[Transcribed page contents]
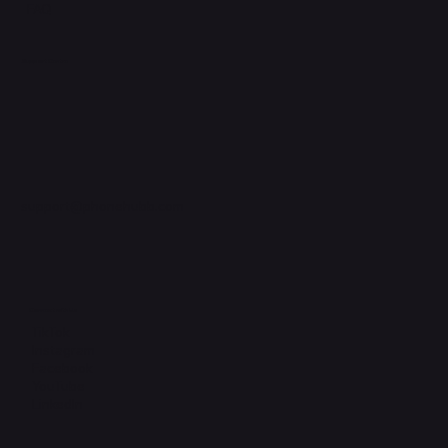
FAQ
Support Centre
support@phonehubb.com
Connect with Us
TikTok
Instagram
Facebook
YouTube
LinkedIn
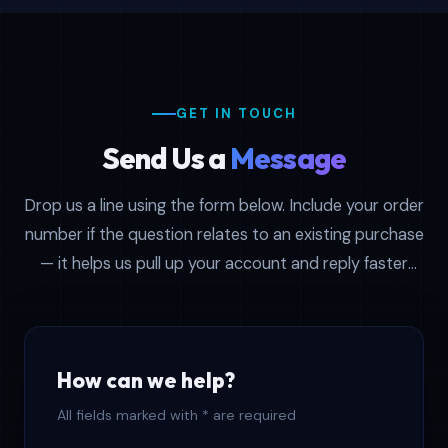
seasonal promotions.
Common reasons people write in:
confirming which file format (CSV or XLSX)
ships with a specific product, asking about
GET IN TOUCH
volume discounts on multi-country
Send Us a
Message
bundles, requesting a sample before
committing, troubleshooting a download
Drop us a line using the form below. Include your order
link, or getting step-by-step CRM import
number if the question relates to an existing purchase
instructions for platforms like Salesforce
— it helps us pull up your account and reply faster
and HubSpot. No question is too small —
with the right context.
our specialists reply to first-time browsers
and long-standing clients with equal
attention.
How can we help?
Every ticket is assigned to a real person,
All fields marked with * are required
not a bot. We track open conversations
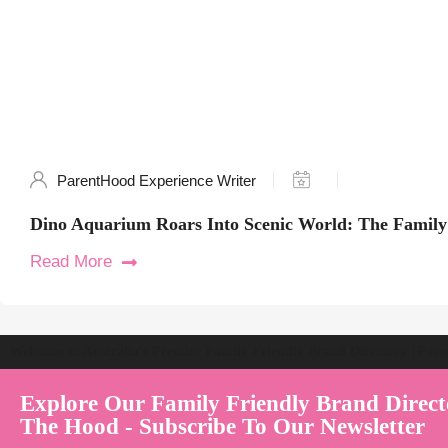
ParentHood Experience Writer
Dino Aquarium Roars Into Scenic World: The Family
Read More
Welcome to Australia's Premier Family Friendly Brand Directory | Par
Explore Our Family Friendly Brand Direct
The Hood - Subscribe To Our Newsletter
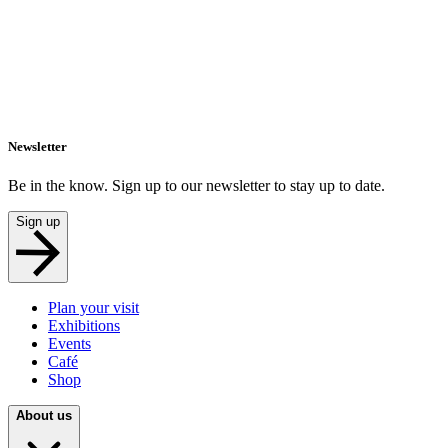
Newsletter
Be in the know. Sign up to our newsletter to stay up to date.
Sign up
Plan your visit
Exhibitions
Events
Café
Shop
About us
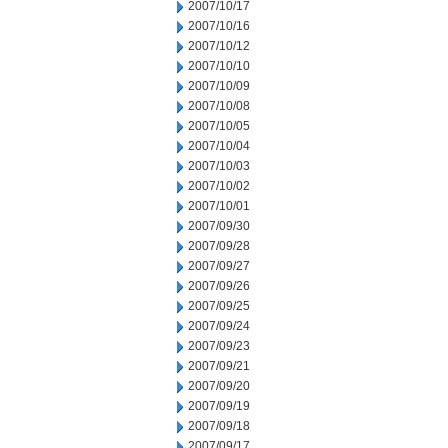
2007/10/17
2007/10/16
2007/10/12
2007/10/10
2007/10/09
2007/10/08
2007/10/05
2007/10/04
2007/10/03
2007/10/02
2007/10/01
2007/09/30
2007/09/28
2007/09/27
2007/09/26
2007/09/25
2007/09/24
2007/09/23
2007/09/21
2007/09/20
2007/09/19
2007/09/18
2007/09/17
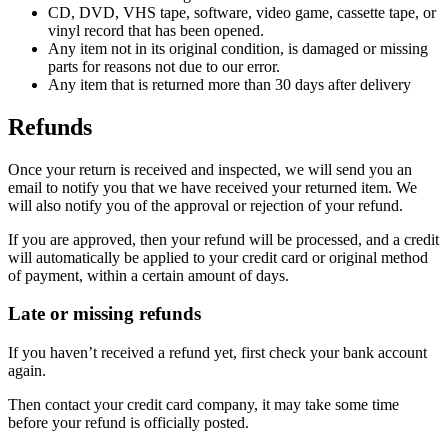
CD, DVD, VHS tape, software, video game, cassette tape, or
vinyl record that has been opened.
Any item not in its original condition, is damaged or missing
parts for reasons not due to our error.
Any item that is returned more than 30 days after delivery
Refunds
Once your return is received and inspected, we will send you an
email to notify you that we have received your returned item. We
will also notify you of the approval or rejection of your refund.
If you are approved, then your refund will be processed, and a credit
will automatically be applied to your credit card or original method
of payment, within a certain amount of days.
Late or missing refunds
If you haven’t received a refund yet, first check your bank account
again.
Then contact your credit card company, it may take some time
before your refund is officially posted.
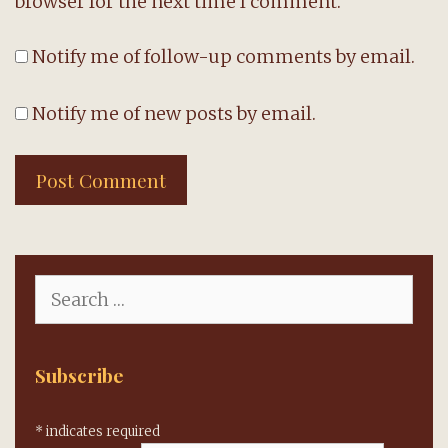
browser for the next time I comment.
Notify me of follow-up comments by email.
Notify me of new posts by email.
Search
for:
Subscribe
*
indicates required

* **What is expected**:
Write out all the records above again, replacing "Notify me" with "Alert me" and leaving everything else the same. Leave out the pictures.

* **Output for this task**:
FAQ
Support Centre
support@phonehubb.com
Connect with Us
TikTok
Instagram
Facebook
YouTube
LinkedIn
seasonal promotions.
Common reasons people write in:
confirming which file format (CSV or XLSX)
ships with a specific product, asking about
GET IN TOUCH
volume discounts on multi-country
Send Us a
Message
bundles, requesting a sample before
committing, troubleshooting a download
Drop us a line using the form below. Include your order
link, or getting step-by-step CRM import
number if the question relates to an existing purchase
instructions for platforms like Salesforce
— it helps us pull up your account and reply faster
and HubSpot. No question is too small —
with the right context.
our specialists reply to first-time browsers
and long-standing clients with equal
attention.
How can we help?
Every ticket is assigned to a real person,
All fields marked with * are required
not a bot. We track open conversations
ParentHood Experience Writer
Dino Aquarium Roars Into Scenic World: The Family
Read More
Welcome to Australia's Premier Family Friendly Brand Directory | Par
Explore Our Family Friendly Brand Direct
The Hood - Subscribe To Our Newsletter
Newsletter
Be in the know. Sign up to our newsletter to stay up to date.
Sign up
Plan your visit
Exhibitions
Events
Café
Shop
About us
2007/10/17
2007/10/16
2007/10/12
2007/10/10
2007/10/09
2007/10/08
2007/10/05
2007/10/04
2007/10/03
2007/10/02
2007/10/01
2007/09/30
2007/09/28
2007/09/27
2007/09/26
2007/09/25
2007/09/24
2007/09/23
2007/09/21
2007/09/20
2007/09/19
2007/09/18
2007/09/17
CD, DVD, VHS tape, software, video game, cassette tape, or
vinyl record that has been opened.
Any item not in its original condition, is damaged or missing
parts for reasons not due to our error.
Any item that is returned more than 30 days after delivery
Refunds
Once your return is received and inspected, we will send you an
email to notify you that we have received your returned item. We
will also notify you of the approval or rejection of your refund.
If you are approved, then your refund will be processed, and a credit
will automatically be applied to your credit card or original method
of payment, within a certain amount of days.
Late or missing refunds
If you haven’t received a refund yet, first check your bank account
again.
Then contact your credit card company, it may take some time
before your refund is officially posted.
browser for the next time I comment.
Alert me of follow-up comments by email.
Alert me of new posts by email.
Search
for:
Subscribe
*
indicates required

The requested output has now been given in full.